Тот удивленно посмотрел на юношу.

– А вам? – усмехнулся он.

– Нам ничего не платит.

– Мне платят, но нерегулярно и не всегда столько, сколько я хочу. Но почему же вам… Хотя да, я упустил из виду: у вас господин Юргенс. Вы в более выгодном положении.

– Не желаете ли вы поделиться своим опытом работы? – вновь задал вопрос Андрей.

– Опытом работы? Как понимать?

– Эти фамилии вам что-нибудь говорят? – спросил Андрей и подал Моллеру список лиц, составленный Абихом и Вагнером.

Хозяин гостиницы, не понимая еще, к чему клонится беседа, с любопытством посмотрел на листок. Он прочитал знакомые фамилии, и вдруг догадка обожгла его мозг. Откуда этот список? Кто мог сказать им фамилии лиц, за которыми он следил по поручению гестапо? Моллер вздрогнул и, уронив листок на стол, с недоумением посмотрел на Грязнова.

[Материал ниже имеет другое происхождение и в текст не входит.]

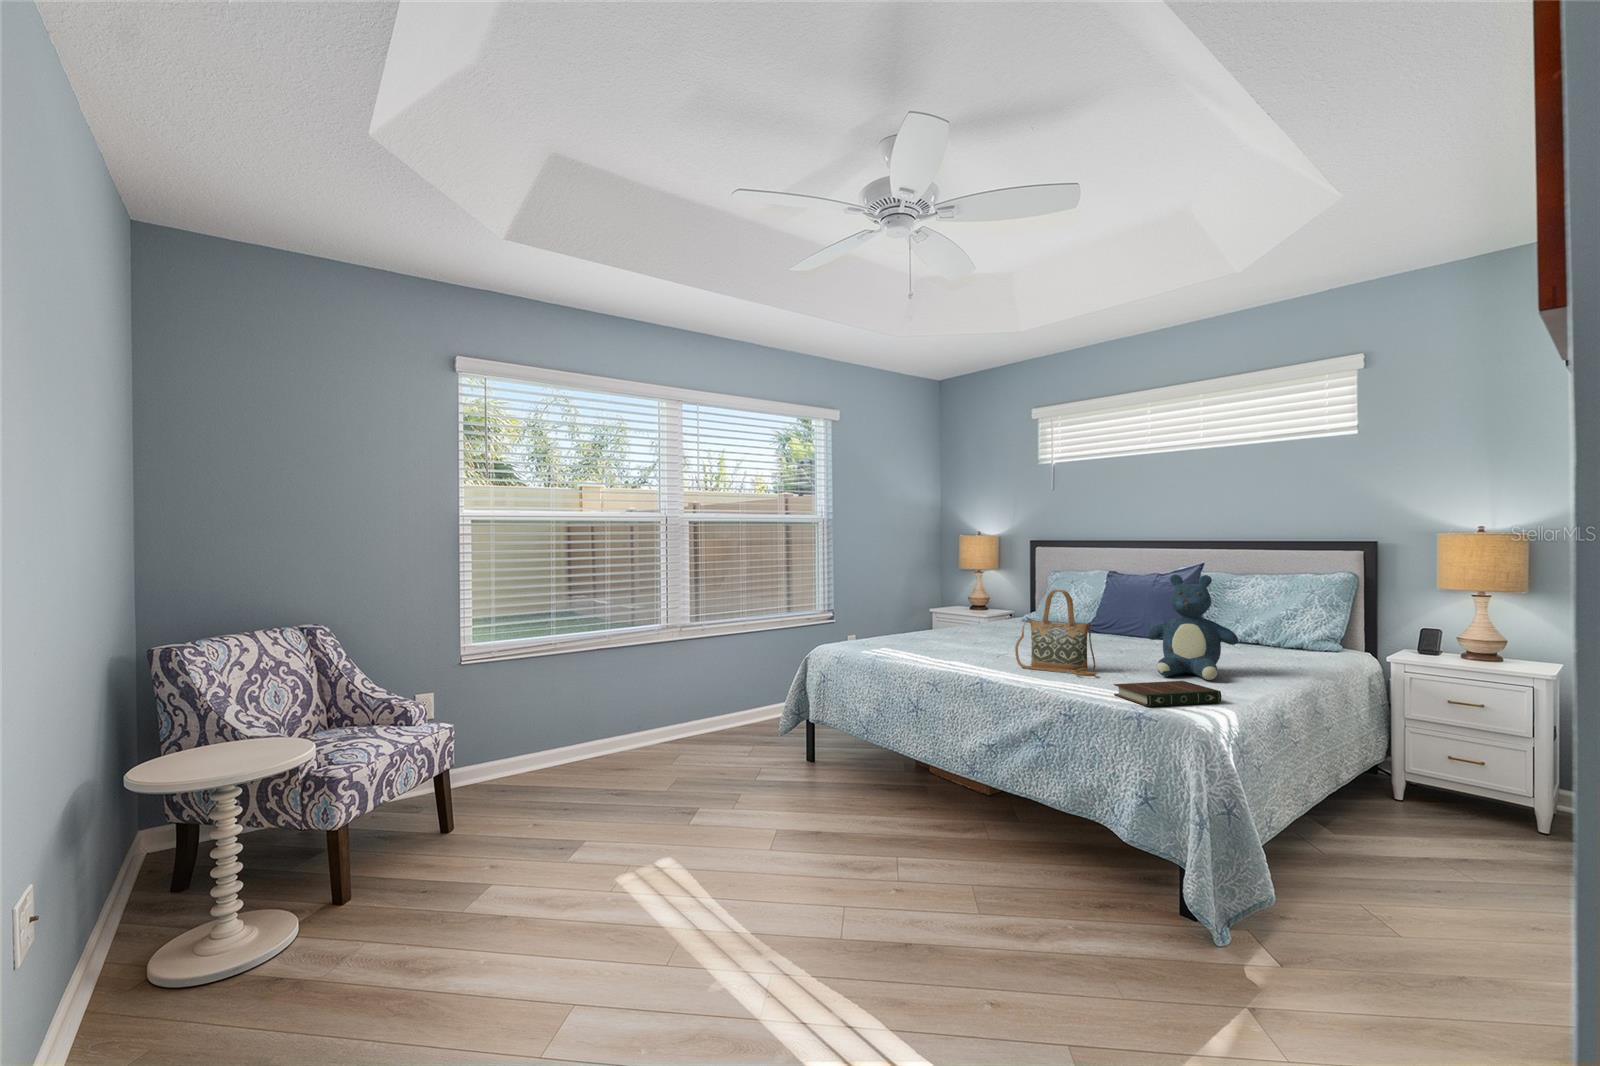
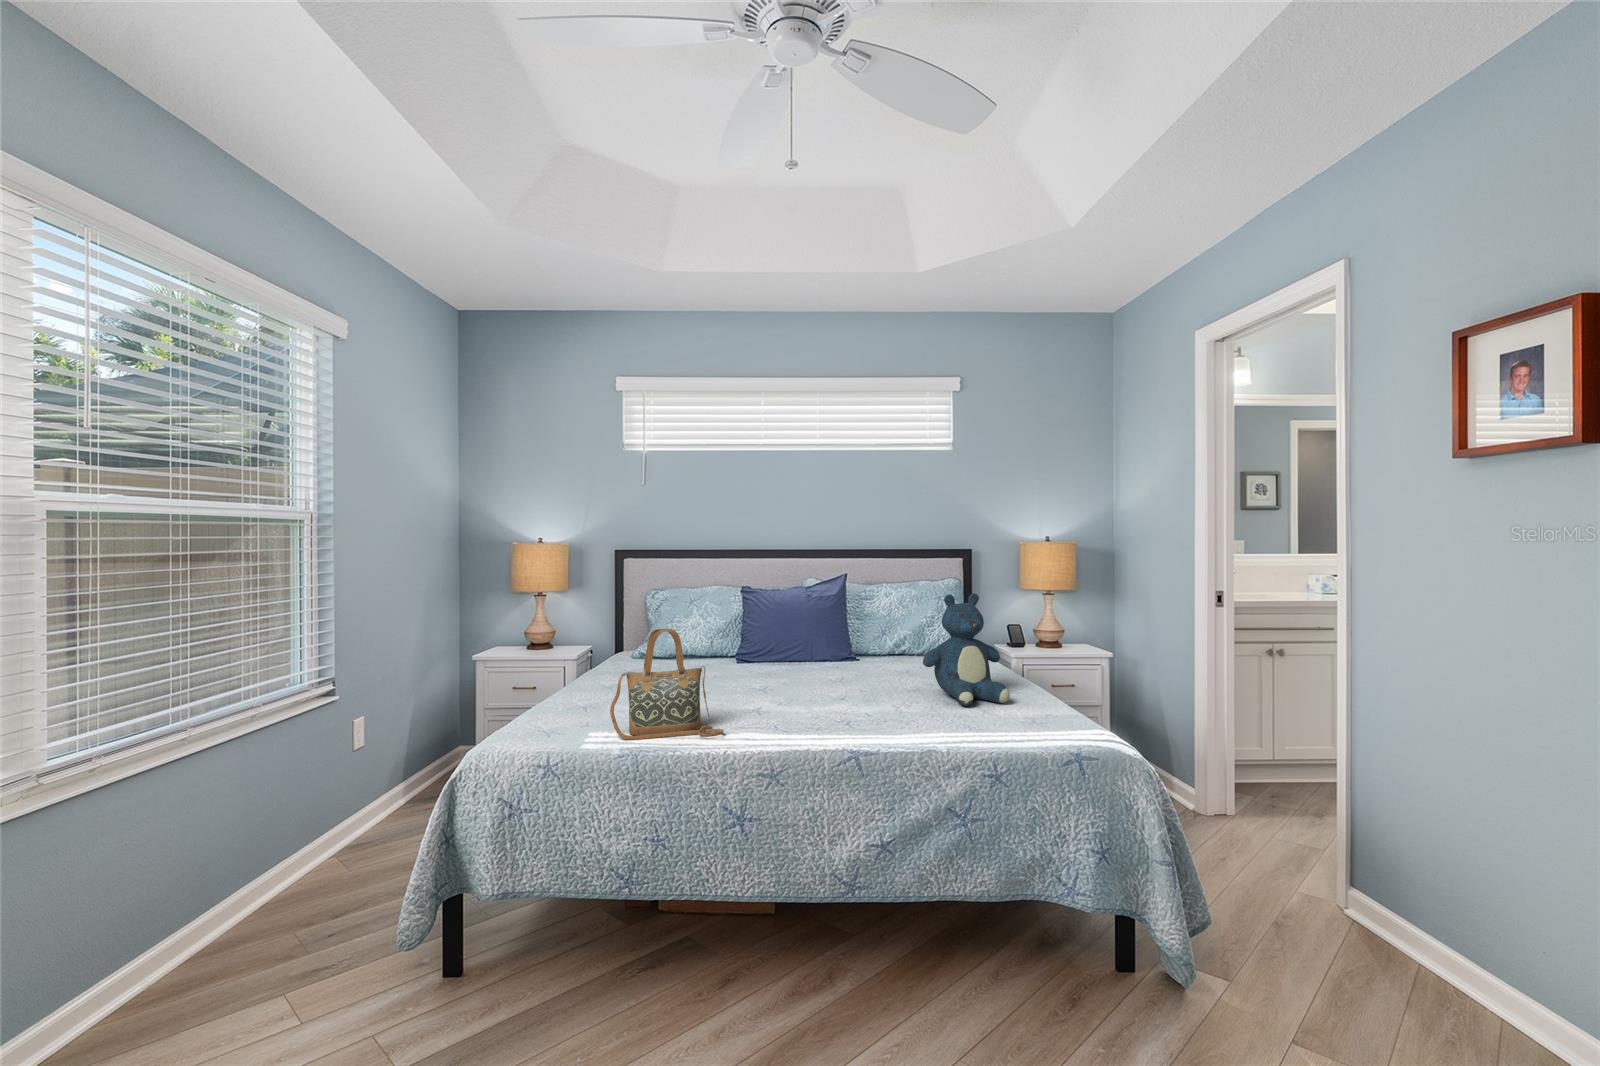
handbag: present [1015,590,1096,676] -> present [610,629,724,740]
book: present [1114,681,1222,707] -> none [1006,710,1083,748]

– Кого еще можно внести в этот список? – спросил Андрей.

– Я ничего не понимаю, – пробормотал Моллер, пытаясь улыбнуться.

Грязнов повторил вопрос.

– А вам это для чего? – сухо, не без злости, спросил гестаповец.

– Если спрашиваем, значит нужно.

Моллер перевел взгляд на Алима и, встретившись с его взглядом, почувствовал неладное. Он сделал движение, пытаясь встать, но третий, неизвестный ему собеседник грубо бросил:

– Сиди на месте, гадина!

В глазах Моллера на мгновение вспыхнуло чувство страха. Расстегнув воротник пальто, он спросил:

– Что вам от меня нужно?

– Я уже сказал, – ответил Андрей. – Кого еще вы предали гестапо?

Моллер молчал, нахмурив лоб и закусив нижнюю губу.

Грязнов вынул пистолет. Гестаповец рванулся с места, ударился о стену барака и, закрыв лицо руками, застыл на месте.

– Я буду считать до десяти, – сказал Андрей. – За это время вы должны назвать фамилии своих жертв, а мы их запишем. Не пожелаете вспомнить – ваше дело.

Моллер отнял от лица руки и увидел, что у Алима тоже появился пистолет.

– Начинаем, – произнес Андрей. – Раз… два… три… четыре…

Когда он дошел до пяти, Моллер заплетающимся языком произнес:

– Глезер.

Андрей занес фамилию в список.

– Кто был Глезер?

Моллер рассказал, что Глезер – вагоновожатый трамвая, сочувствовал коммунистам, арестован в начале сорок третьего года.

– Дальше! – продолжал Андрей.

– Мейер… Роберт Мейер…

Пауль направился к выходу из барака. В окно было видно, как он зашел в сторожку, появился оттуда с мелкокалиберной винтовкой и, преспокойно дымя сигаретой, зашагал к воротам.

Грязнов, спрятав пистолет в карман, записывал все новые и новые фамилии, которые называл Моллер. Их набралось уже восемь, когда провокатор смолк.

– Всё? – спросил Андрей.

– Всё. Больше не было.

– Хватит и этого. Теперь напишите вот здесь, внизу, что все перечисленные выше лица преданы вами в руки гестапо, и подпишитесь.

Предатель опустился на четвереньки. Его трясла лихорадка.

– Считаю до десяти. Раз… два… три… четыре… пять… шесть… семь… – начал Андрей.